If awarded the funds, millions of dollars could be allocated to build more affordable multifamily properties which would help to alleviate the city’s affordable housing crisis. Houston had an affordable housing deficit of 400,000 units before Harvey. The storm destroyed an additional 311,000 units, nearly doubling the deficit.

The old way of assessing disaster damage

The unprecedented flood damage to the city prompted local leaders to rethink how to accurately calculate damage.

“Existing methods for calculating residential damage after a disaster are limited and have the potential to severely underestimate recovery needs,” the City of Houston report states. “Houston has had five federally declared disasters in the last three years. If damage is underestimated after each disaster, Houston is being chronically under-resourced for recovery.”

Under the old way of calculating damages, Houston was set to receive $1.17 billion for housing recovery, which did not include residents who had unreported disaster damage.

The new model of damage assessment and conclusions

The new assessment was monumental. It was conducted by a team of data scientists, flood engineers and Houston’s Housing and Community Development staff over an eight-month period following Hurricane Harvey.

The new methodology – which identifies all impacted residents and provides a more comprehensive and accurate estimate of costs to repair impacted homes based on Houston-specific maps – shows the city has additional unmet needs that weren’t previously accounted:

$870 million more to correct for the number of households that had damage.

$1.1 billion more to correct for the amount it costs to repair the damage.

The study found flooding devastated areas with high levels of social vulnerability, where low-income residents have the fewest resources to recover. Twelve neighborhoods were identified that have at least one census tract with very high social vulnerability, above 0.8 on the University of South Carolina’s Social Vulnerability Index, and damage above 50% of the estimated annual income of residents in the buildings that were damaged.

Persons with disabilities were disproportionately impacted. While representing 10% of Houston’s overall population, they were 15% of impacted households.

Another vulnerable group was senior citizens, who represent 12% of impacted people. However, seniors represent 21% of damage by dollar value because homeownership is high among seniors and the value of buildings and contents are higher for this group as compared to groups with lower homeownership rates.

In the Houston study, 46% of impacted households were renters. The recovery strategy for renters relies on building more affordable rental housing throughout the city.

Additionally, after six years of declining homelessness in Houston, the city has seen a 15% rise in homelessness after Harvey. Significant interventions after Harvey to transition more than 600 families out of disaster shelters and into apartments and other residences likely prevented the homeless rate from jumping even higher.

The call to action

Communities ravaged by natural disasters must turn their attention to Houston’s post-disaster response. Houston Housing Authority officials envision the authority as a catalyst for improving neighborhoods by working with area schools, clinics, merchants and economic development groups.

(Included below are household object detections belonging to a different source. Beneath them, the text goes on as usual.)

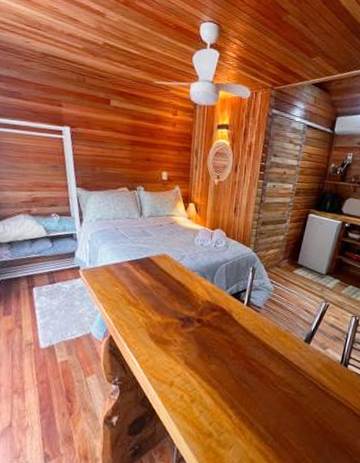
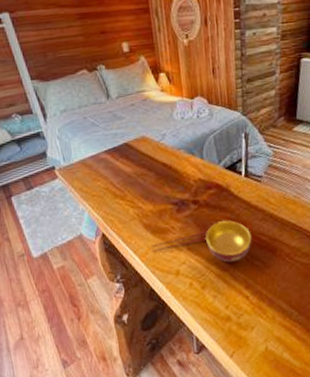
bowl: none [152,342,244,381] -> present [151,220,252,262]

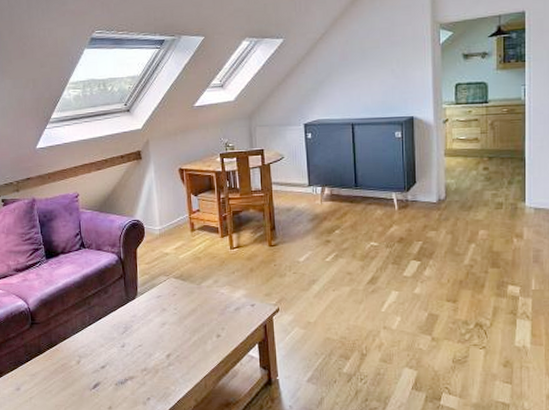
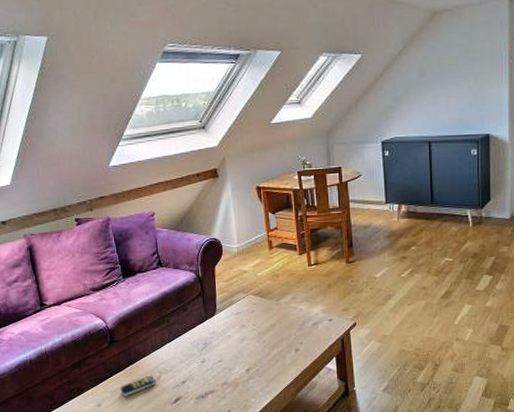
remote control: none [39,359,75,380] -> present [120,375,156,396]

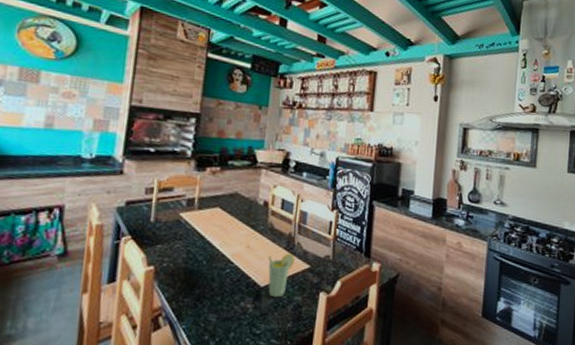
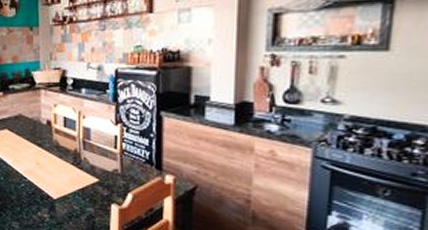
cup: present [268,253,295,298] -> none [57,168,83,209]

We hope other cities and housing authorities that suffered damages from natural catastrophes – ranging from hurricanes on the East Coast to landslides and wildfires on the West Coast – adopt this new damage assessment model to further financially assist residents who lost their homes and to help rebuild communities.

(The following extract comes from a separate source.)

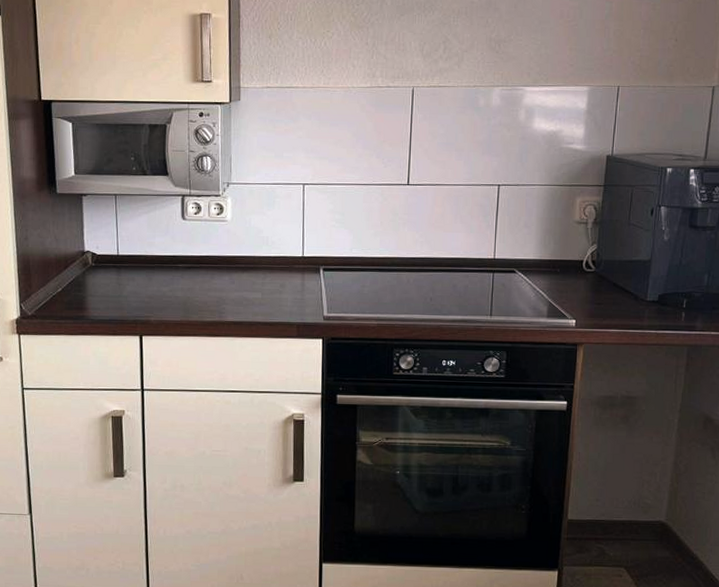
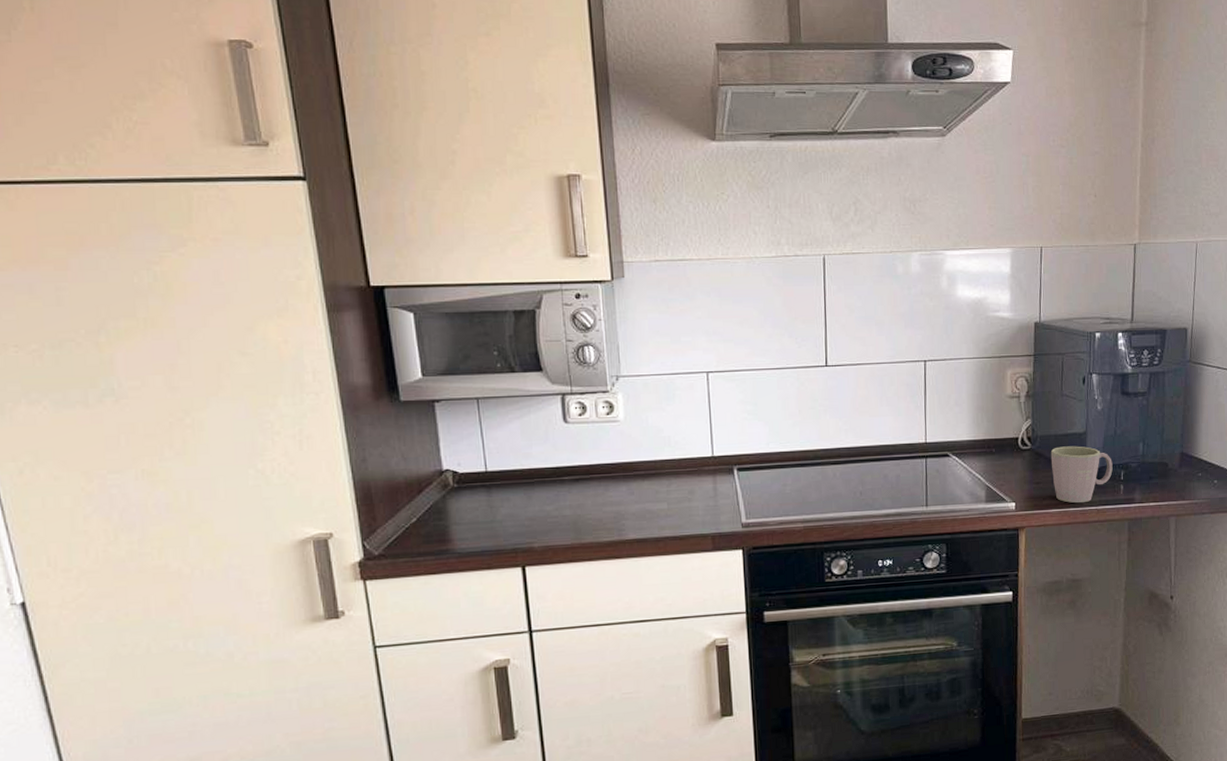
mug: none [613,272,676,326] -> present [1050,446,1113,504]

On the local level, the public, needs to be educated about the dire need for affordable housing. When residents aren’t cost burdened with exorbitant rents and mortgages, it builds a more financially-sufficient population and contribute to economic success for the community.

When Hurricane Harvey devastated thousands of families, the city banned together as one community. HHA looks forward to continuing this spirit of collaboration and compassion in the rebuilding process even as Hurricane season is now visible in the distance.